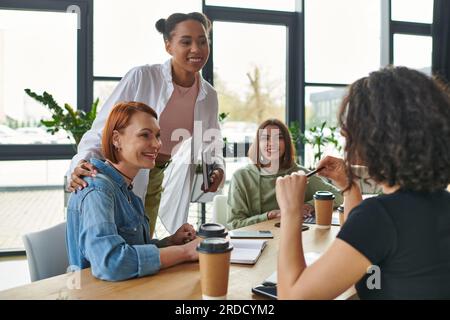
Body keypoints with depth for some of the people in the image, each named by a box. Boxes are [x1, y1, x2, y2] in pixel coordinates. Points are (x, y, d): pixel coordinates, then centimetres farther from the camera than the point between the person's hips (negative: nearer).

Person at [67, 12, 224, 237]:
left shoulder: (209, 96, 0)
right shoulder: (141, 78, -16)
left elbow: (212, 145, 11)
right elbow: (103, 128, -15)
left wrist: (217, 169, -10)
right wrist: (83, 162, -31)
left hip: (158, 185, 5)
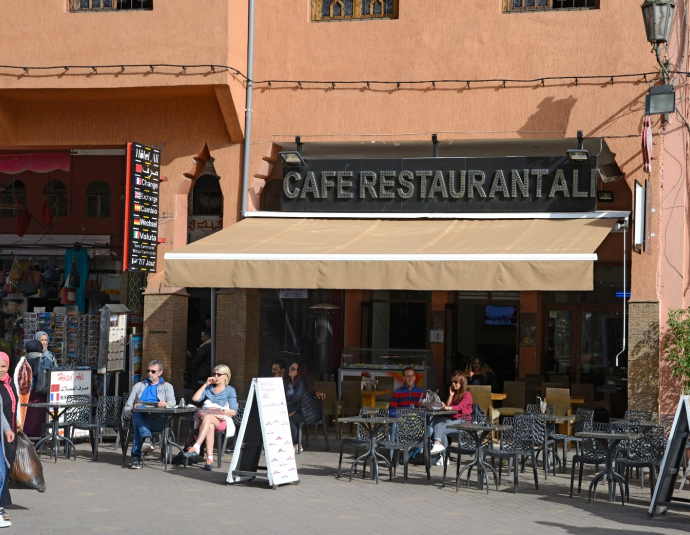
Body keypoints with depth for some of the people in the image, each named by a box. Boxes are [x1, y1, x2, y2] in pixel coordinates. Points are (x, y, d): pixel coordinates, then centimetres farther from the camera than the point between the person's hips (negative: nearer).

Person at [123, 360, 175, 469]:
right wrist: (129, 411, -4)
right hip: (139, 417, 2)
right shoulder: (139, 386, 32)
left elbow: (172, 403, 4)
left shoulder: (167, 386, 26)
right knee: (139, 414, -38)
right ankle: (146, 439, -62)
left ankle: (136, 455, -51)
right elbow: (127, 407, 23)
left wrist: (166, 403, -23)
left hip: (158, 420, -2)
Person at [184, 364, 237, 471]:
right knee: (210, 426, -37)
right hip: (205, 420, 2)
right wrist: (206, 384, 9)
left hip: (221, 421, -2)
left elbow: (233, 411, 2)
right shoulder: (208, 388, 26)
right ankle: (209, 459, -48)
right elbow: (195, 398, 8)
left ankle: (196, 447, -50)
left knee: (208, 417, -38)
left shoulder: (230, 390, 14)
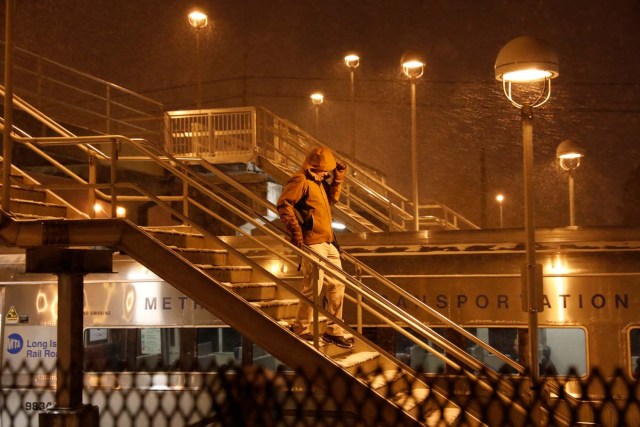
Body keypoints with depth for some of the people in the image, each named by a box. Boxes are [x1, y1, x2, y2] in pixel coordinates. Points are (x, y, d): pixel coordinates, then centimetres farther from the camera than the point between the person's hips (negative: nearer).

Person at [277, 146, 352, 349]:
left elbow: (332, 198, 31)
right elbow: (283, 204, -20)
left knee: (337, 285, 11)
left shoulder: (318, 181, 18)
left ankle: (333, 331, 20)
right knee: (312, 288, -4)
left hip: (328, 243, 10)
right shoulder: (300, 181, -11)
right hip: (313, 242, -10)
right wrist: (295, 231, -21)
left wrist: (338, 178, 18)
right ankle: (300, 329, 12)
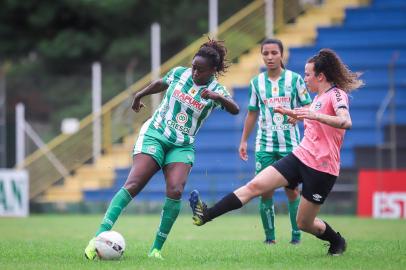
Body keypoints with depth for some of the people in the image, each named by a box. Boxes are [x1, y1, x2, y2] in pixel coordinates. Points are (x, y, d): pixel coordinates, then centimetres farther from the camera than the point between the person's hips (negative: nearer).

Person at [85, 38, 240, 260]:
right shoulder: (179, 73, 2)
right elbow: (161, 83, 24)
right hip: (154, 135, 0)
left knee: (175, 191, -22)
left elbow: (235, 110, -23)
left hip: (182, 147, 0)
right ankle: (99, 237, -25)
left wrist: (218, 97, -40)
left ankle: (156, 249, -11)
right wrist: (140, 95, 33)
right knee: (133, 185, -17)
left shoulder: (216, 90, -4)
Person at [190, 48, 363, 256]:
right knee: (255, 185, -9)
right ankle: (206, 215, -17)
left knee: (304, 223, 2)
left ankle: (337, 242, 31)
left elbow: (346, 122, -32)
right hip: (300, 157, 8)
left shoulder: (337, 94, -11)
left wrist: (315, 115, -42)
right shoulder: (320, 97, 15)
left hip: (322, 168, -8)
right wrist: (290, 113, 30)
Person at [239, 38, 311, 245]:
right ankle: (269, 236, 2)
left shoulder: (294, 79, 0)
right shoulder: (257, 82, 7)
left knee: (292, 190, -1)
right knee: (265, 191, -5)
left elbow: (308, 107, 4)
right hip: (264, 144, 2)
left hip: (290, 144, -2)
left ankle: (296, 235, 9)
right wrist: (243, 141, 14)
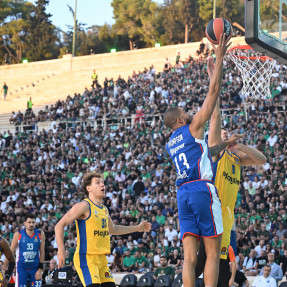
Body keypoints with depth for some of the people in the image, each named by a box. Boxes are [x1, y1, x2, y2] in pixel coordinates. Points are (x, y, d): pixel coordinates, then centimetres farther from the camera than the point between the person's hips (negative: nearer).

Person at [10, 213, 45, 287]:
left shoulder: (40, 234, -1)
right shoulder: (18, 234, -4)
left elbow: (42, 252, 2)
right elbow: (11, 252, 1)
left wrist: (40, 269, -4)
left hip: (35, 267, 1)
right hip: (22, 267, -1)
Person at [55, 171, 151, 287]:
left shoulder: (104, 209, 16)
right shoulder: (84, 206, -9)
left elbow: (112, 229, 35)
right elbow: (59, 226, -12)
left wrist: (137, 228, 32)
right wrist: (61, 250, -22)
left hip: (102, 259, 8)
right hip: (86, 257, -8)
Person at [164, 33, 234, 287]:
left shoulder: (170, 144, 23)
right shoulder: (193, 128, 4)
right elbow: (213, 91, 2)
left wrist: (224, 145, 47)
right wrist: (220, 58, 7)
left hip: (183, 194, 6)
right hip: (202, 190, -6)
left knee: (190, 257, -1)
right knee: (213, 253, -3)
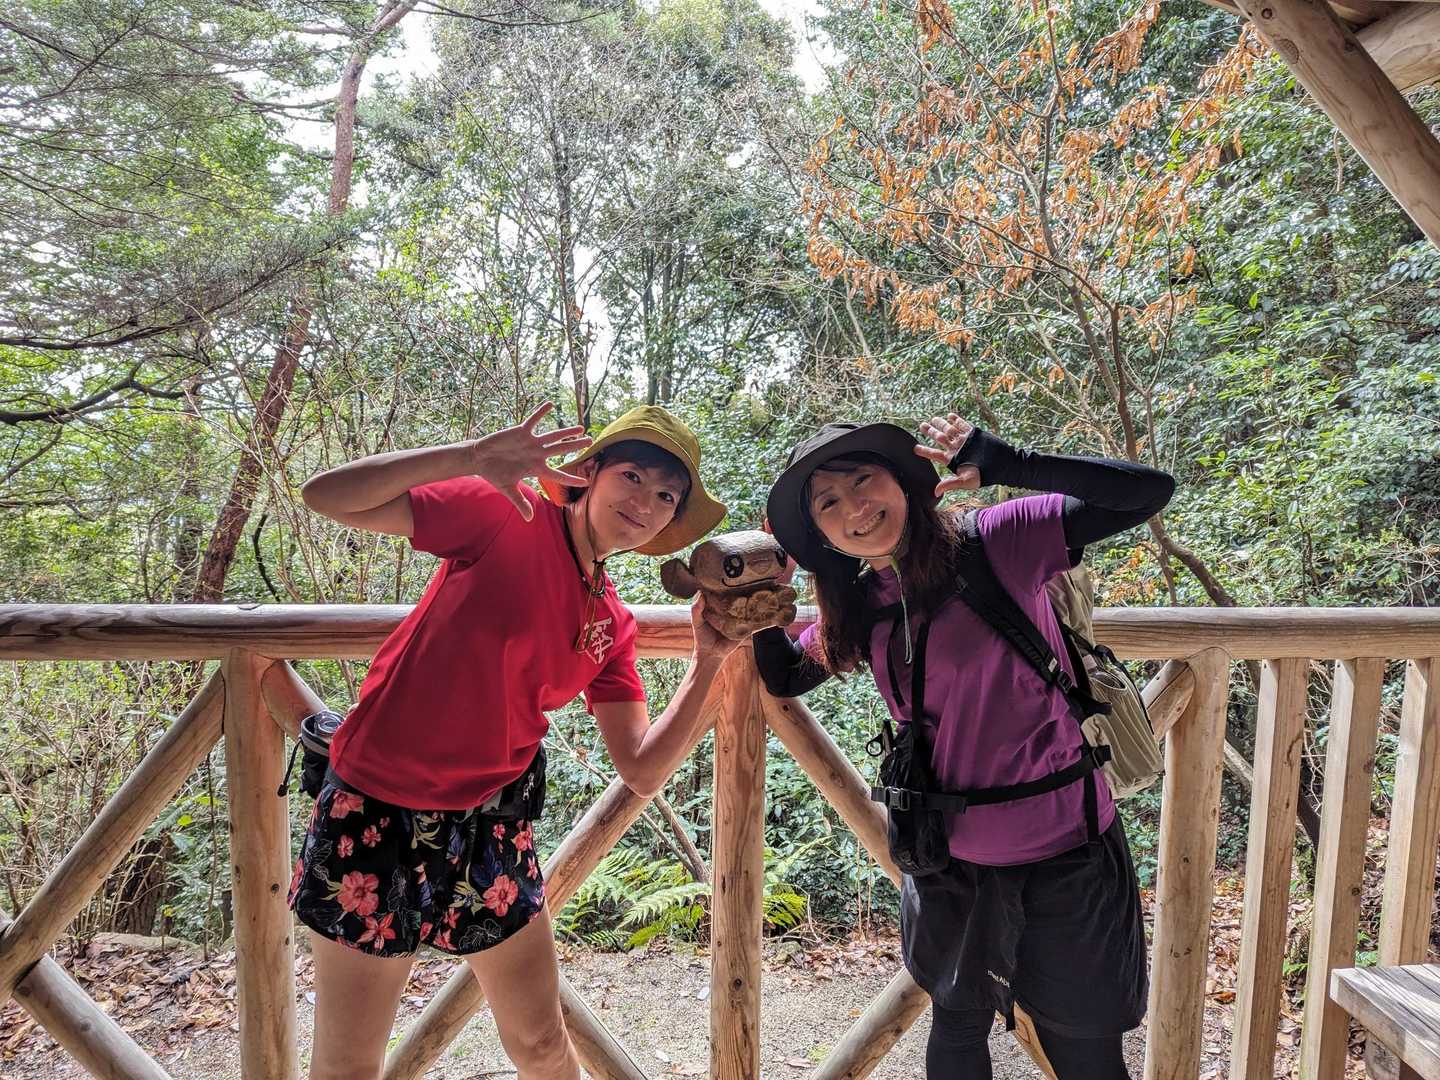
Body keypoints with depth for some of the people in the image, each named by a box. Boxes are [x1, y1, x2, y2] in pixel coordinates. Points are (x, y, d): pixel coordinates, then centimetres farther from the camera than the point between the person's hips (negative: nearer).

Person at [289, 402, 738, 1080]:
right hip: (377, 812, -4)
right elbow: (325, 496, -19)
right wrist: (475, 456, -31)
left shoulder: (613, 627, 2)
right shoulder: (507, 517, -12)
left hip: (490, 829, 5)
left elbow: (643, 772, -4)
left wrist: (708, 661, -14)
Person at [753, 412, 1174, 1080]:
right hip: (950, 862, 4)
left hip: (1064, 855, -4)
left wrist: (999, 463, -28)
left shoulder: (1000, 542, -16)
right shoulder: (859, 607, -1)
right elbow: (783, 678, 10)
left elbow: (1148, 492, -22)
---
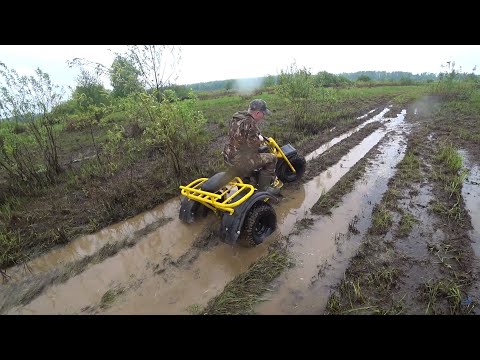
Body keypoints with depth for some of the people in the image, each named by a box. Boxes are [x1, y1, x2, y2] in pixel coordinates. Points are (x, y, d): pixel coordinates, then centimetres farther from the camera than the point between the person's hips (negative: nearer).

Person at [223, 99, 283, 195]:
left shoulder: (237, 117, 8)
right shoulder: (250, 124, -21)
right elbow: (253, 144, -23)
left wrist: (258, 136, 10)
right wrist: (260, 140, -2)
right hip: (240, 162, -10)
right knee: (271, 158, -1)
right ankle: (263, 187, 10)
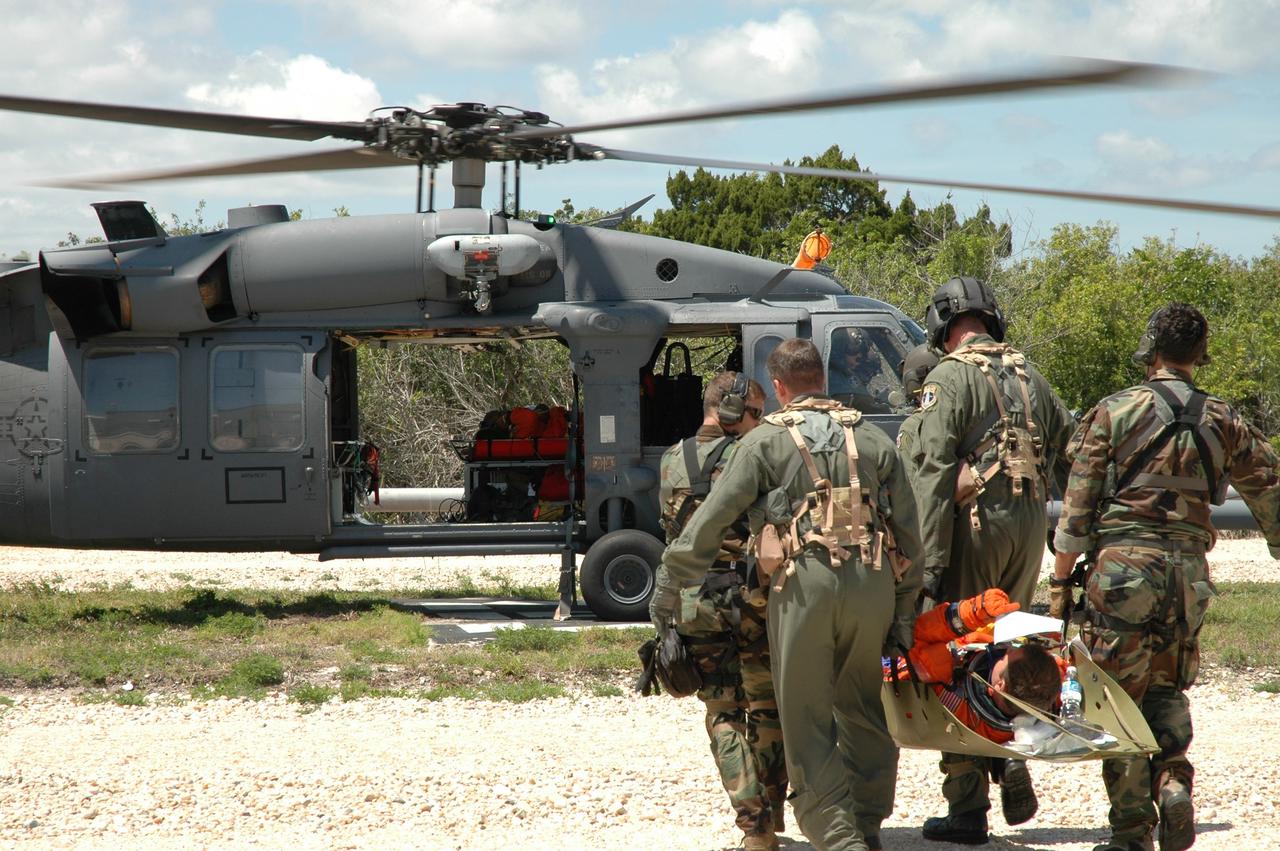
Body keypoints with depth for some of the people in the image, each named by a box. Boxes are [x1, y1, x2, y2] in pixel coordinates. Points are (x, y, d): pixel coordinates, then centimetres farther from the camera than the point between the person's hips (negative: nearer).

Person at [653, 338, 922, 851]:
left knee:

* _TASK TO COMPLETE_:
Reproduce the lines of the material above without changes, starting with the line that contains "left ankle: (196, 447, -50)" and going on through the line that contains "right hip: (313, 242, -10)", and leave the pictures out of your answer.

* _EXERCISE RESULT_:
left ankle: (196, 447, -50)
left knee: (208, 417, -38)
left shoulder: (230, 390, 14)
Body keypoints with depth for some of the people in the image, each named by a box. Boxes are [x1, y1, x2, y2] in pixel coordinates. Points are (x, y, d): pixel coordinates, then centimetres farther from the camera than the point between the person's hips (negative: nearer).

Person at [277, 146, 352, 349]:
left elbow: (332, 198, 31)
right elbow: (283, 204, -20)
left knee: (337, 285, 11)
left shoulder: (318, 181, 18)
left ankle: (333, 331, 20)
right knee: (312, 288, -4)
left hip: (328, 243, 10)
right shoulder: (300, 181, -11)
right hip: (313, 242, -10)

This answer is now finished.